Page:
[start]
# Cost of DIY Raw Feeding



## martemchik (Nov 23, 2010)

I'm just wondering how much anyone spends the DIY raw diet? Counting the supplements and meat costs. Plus the time spent and how often you cook/prepare the food (like once a week or actually every day). I'd like some more information on if its possible for me to do it or not, right now I feed the local brand of premade raw because its convenient and not overly expensive but if its possible (and cheaper) I'd love to switch to DIY.


----------



## phgsd (Jun 6, 2004)

It is much cheaper to feed DIY raw. How much are you paying per pound for your food? Depending on what I feed, i pay .50/lb to $1.50/lb. I get a great price for rabbit, venison, llama, goat, sheep, beef, tripe, chicken, pork, etc. 
I don't spend much time preparing meals. I am feeding 4 dogs. One dog (Madina) has allergies to most things and gets fat very easily, so I have to spend more time preparing her meals. For her, we still weigh and bag the meals every other week.

When I was first starting out, every week or so my hubby and I would bag up meals and weigh them, with the right amount of bone, organ, and muscle meat. It took an hour or two I'd guess. After a while we got the hang of it, and now we just thaw out food as we go. I have boxes that are probably about 20-30 lbs, with the right amount of organ/meat/bone, and we distribute it to each dog, just eyeballing ratios and amounts. It just takes a few minutes to put the right amount in the bowl for each dog.


----------



## martemchik (Nov 23, 2010)
[end]
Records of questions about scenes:
[start]
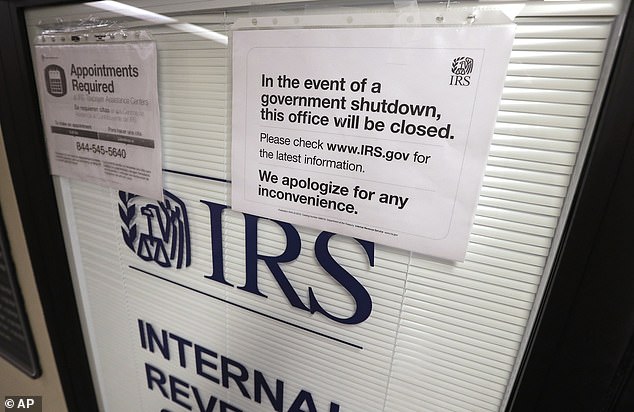
At what (x,y) coordinates should I click in order to perform the action: click on caculator. Please return your answer as a coordinate pair (x, y). This screenshot has height=412, width=634. Looking at the image, I should click on (52, 81).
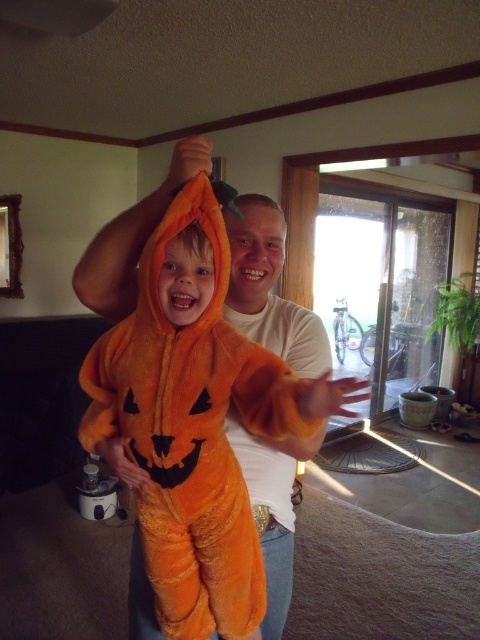
Can you confirm if velvety orange pumpkin at center is positioned above matte orange pumpkin at center?

Incorrect, velvety orange pumpkin at center is not positioned above matte orange pumpkin at center.

Who is positioned more to the left, velvety orange pumpkin at center or matte orange pumpkin at center?

Positioned to the left is velvety orange pumpkin at center.

Locate an element on the screen. The height and width of the screenshot is (640, 480). velvety orange pumpkin at center is located at coordinates (194, 420).

Find the location of a particular element. velvety orange pumpkin at center is located at coordinates (194, 420).

Between white cotton shirt at center and matte orange pumpkin at center, which one appears on the left side from the viewer's perspective?

From the viewer's perspective, matte orange pumpkin at center appears more on the left side.

Which of these two, white cotton shirt at center or matte orange pumpkin at center, stands taller?

white cotton shirt at center

Describe the element at coordinates (268, 289) in the screenshot. I see `white cotton shirt at center` at that location.

You are a GUI agent. You are given a task and a screenshot of the screen. Output one action in this format:
    pyautogui.click(x=<x>, y=<y>)
    Task: Click on the white cotton shirt at center
    This screenshot has height=640, width=480.
    Given the screenshot: What is the action you would take?
    pyautogui.click(x=268, y=289)

Can you confirm if velvety orange pumpkin at center is positioned below white cotton shirt at center?

No.

Looking at this image, does velvety orange pumpkin at center have a greater width compared to white cotton shirt at center?

In fact, velvety orange pumpkin at center might be narrower than white cotton shirt at center.

Who is more forward, (159, 376) or (247, 278)?

Point (159, 376) is more forward.

Image resolution: width=480 pixels, height=640 pixels. Identify the location of velvety orange pumpkin at center. (194, 420).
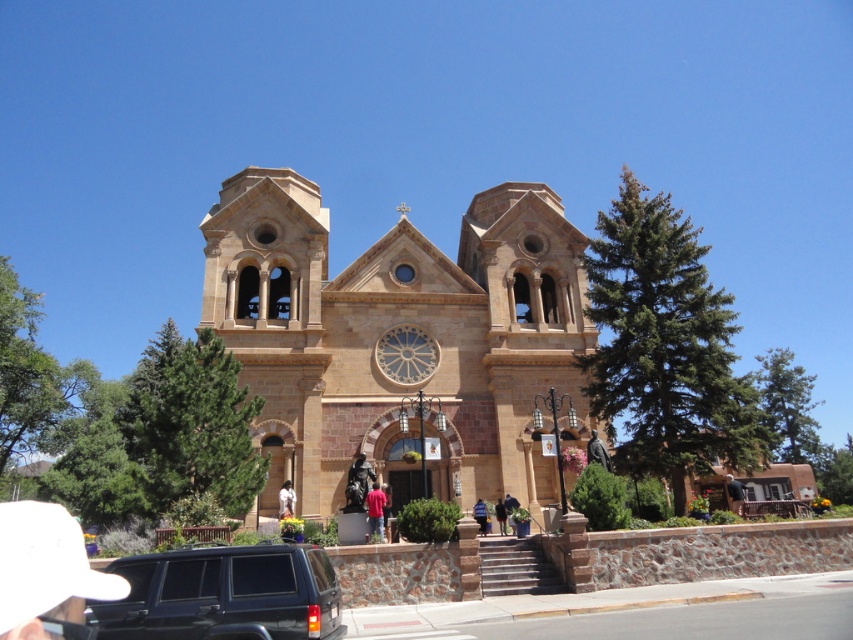
Can you confirm if dark blue jeans at lower center is bigger than reddish-brown fabric pants at center?

No, dark blue jeans at lower center is not bigger than reddish-brown fabric pants at center.

Consider the image. Does dark blue jeans at lower center appear under reddish-brown fabric pants at center?

Incorrect, dark blue jeans at lower center is not positioned below reddish-brown fabric pants at center.

Between point (505, 508) and point (503, 516), which one is positioned behind?

The point (505, 508) is more distant.

At what (x,y) coordinates should I click in order to perform the action: click on dark blue jeans at lower center. Please return your answer as a coordinate pair (x, y). The height and width of the screenshot is (640, 853). Looking at the image, I should click on (509, 508).

Which is more to the left, white fabric cap at lower left or red cotton shirt at center?

white fabric cap at lower left is more to the left.

Can you confirm if white fabric cap at lower left is smaller than red cotton shirt at center?

No, white fabric cap at lower left is not smaller than red cotton shirt at center.

Image resolution: width=853 pixels, height=640 pixels. Find the location of `white fabric cap at lower left`. white fabric cap at lower left is located at coordinates (45, 570).

Does black matte suv at lower left lie in front of reddish-brown fabric pants at center?

That is True.

Between point (126, 637) and point (503, 513), which one is positioned in front?

Point (126, 637) is in front.

The width and height of the screenshot is (853, 640). Find the location of `black matte suv at lower left`. black matte suv at lower left is located at coordinates (223, 595).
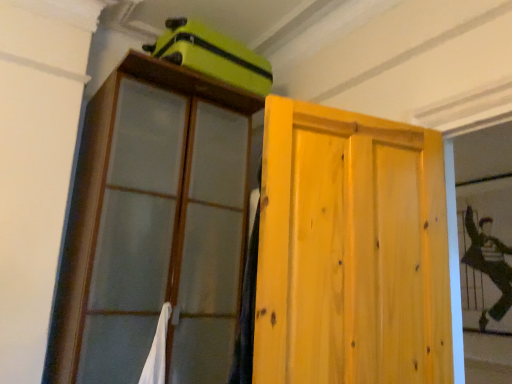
[end]
What you need to do:
1. Revise the raw feeding thread from "When I was first" up to and including "for each dog.", changing "hubby" to "husband".
2. Pick out and copy each line of the listing that contains the string "brown".
The listing is unrelated to the raw feeding thread.

Solutions below:
1.
When I was first starting out, every week or so my husband and I would bag up meals and weigh them, with the right amount of bone, organ, and muscle meat. It took an hour or two I'd guess. After a while we got the hang of it, and now we just thaw out food as we go. I have boxes that are probably about 20-30 lbs, with the right amount of organ/meat/bone, and we distribute it to each dog, just eyeballing ratios and amounts. It just takes a few minutes to put the right amount in the bowl for each dog.

2.
Can you confirm if dark blue jeans at lower center is bigger than reddish-brown fabric pants at center?
No, dark blue jeans at lower center is not bigger than reddish-brown fabric pants at center.
Consider the image. Does dark blue jeans at lower center appear under reddish-brown fabric pants at center?
Incorrect, dark blue jeans at lower center is not positioned below reddish-brown fabric pants at center.
Does black matte suv at lower left lie in front of reddish-brown fabric pants at center?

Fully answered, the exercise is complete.